Dataset entries:

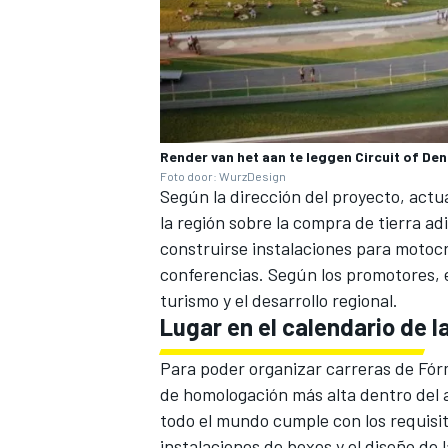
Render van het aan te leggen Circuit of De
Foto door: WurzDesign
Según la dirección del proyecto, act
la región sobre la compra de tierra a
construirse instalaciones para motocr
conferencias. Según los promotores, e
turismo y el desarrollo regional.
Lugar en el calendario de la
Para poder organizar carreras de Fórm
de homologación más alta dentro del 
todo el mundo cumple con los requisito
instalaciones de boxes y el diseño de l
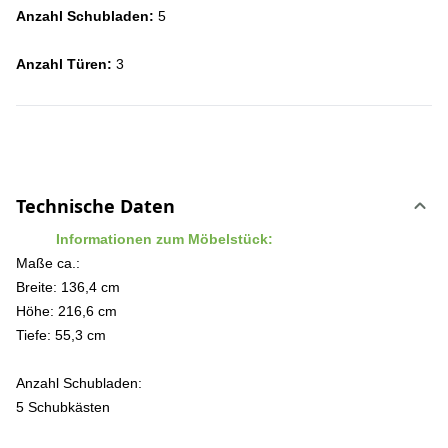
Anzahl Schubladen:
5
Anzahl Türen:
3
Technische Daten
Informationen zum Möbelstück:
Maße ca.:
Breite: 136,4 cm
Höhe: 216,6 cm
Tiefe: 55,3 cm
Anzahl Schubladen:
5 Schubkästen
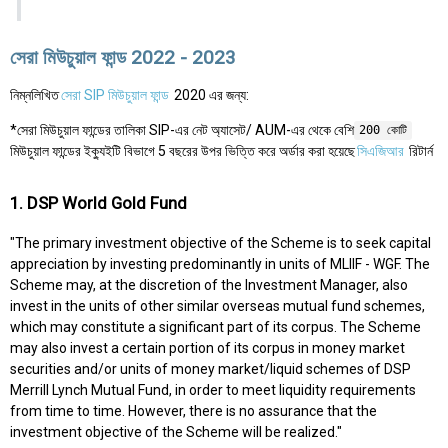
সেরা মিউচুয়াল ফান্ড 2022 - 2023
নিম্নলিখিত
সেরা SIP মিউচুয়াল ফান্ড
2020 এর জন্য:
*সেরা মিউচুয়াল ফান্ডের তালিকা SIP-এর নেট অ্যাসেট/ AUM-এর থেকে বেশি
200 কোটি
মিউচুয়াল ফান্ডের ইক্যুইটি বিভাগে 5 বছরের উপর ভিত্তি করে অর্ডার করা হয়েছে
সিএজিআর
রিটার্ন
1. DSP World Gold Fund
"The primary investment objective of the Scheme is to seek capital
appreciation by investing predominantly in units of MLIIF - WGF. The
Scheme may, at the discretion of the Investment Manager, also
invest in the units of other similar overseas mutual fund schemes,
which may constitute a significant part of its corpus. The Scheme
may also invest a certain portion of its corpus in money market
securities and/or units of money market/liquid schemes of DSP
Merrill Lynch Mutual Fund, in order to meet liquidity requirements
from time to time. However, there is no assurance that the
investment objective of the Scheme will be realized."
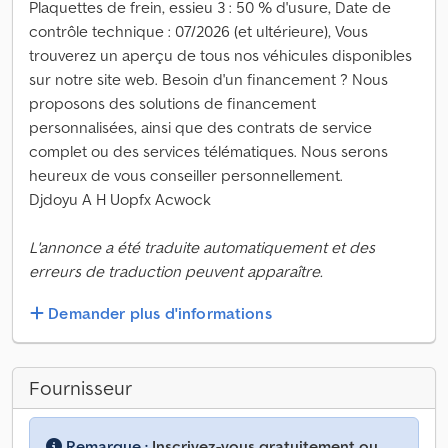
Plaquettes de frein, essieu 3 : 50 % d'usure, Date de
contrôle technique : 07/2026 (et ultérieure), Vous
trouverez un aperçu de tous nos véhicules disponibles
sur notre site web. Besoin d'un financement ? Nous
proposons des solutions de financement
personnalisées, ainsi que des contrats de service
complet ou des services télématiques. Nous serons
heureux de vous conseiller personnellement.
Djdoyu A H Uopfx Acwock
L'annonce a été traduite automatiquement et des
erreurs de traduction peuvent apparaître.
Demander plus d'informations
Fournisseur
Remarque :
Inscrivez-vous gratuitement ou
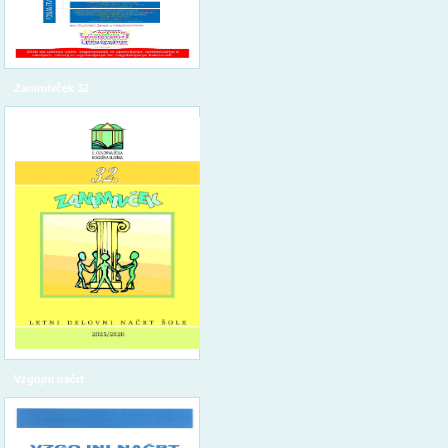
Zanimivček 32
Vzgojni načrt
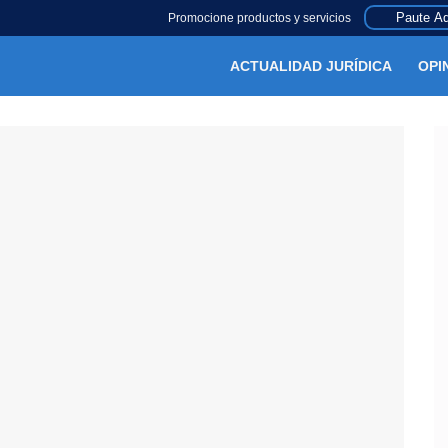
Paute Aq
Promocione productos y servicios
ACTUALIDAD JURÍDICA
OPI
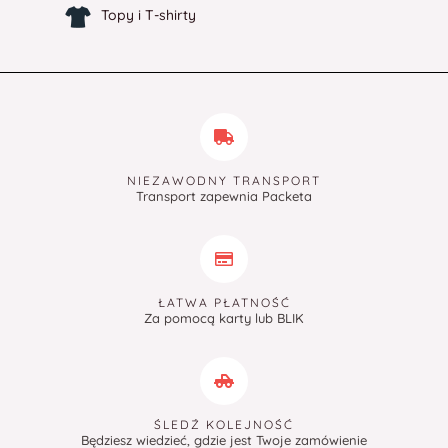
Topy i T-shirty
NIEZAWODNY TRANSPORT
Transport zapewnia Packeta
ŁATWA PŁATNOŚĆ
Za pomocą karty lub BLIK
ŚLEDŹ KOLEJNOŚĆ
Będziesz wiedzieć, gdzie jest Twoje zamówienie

Exercise objective:
Please retype exactly the lines from the one containing "Promocione productos y servicios" to the last line of the records above, both included, without any pictures.

Finished task:
Promocione productos y servicios
ACTUALIDAD JURÍDICA
OPI
Topy i T-shirty
NIEZAWODNY TRANSPORT
Transport zapewnia Packeta
ŁATWA PŁATNOŚĆ
Za pomocą karty lub BLIK
ŚLEDŹ KOLEJNOŚĆ
Będziesz wiedzieć, gdzie jest Twoje zamówienie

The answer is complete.